The Canyon Diablo meteorite (AKA Meteor Crater AKA Barringer Crater) has so little uranium and thorium in it today that it cannot have had any significant amount of uranium and thorium 4.5 Bya, and therefore its lead ratios today are primordial for the Solar system and are the anchor point for that Pb-Pb isochron. Since then similar meteorites have been found. The achievement of Patterson's classic paper of 1956, Age of meteorites and the earth, which established the currently accepted age of the Earth, was to produce an independent and believable tie between meteoric lead and terrestrial lead.
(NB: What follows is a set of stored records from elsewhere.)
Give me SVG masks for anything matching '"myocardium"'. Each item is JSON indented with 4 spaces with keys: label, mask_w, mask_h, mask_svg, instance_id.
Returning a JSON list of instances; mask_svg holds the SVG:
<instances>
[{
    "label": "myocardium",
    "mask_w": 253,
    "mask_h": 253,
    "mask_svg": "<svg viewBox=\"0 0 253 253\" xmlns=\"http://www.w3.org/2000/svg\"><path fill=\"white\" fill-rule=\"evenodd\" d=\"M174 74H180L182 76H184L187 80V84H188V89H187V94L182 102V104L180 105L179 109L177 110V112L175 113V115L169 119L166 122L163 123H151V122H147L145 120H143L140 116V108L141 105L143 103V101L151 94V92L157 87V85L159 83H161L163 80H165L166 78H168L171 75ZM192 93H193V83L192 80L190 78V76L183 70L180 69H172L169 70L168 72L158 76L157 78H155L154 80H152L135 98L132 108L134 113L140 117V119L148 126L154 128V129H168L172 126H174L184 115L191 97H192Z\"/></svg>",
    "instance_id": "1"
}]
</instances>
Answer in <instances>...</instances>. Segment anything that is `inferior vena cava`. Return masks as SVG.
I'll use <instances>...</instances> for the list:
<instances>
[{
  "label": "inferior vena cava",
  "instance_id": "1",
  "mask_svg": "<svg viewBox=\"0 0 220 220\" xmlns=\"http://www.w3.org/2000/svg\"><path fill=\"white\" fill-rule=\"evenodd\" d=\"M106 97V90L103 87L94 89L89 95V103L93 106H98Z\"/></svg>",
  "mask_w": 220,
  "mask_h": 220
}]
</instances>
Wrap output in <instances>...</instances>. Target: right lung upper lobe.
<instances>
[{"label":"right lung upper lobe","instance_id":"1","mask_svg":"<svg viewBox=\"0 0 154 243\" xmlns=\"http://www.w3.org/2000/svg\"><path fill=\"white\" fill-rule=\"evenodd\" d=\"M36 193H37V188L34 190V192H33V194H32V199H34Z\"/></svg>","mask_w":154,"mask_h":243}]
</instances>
The math of how the points come to lie along the Pb-Pb isochron is considerably more complex than the "standard" isochron, because the points "move" on the graph over time in a significantly more complex manner. Points representing individual samples on a "standard" isochorn "move" over time in straight lines, as illustrated at http://www.talkorigins.org/...n-dating/AnimatedIsochron.html. Points on the Pb-Pb diagram "move" along growth curves, two of which are shown in the figure above.
It might be nice to include U-Th disequilibrium dating of coral in the calibration section. Tree rings only get you to about 12,400 years BP. I happen to think that U-Th disequilibrium dating is a very clever method. It's been used to date corals, bones (exposed to groundwater containing U), a plaster stalactite in the Siloam tunnel in Jerusalem, and more. But you may not want to go into detail of how it works. Wikipedia has reasonably good and short article.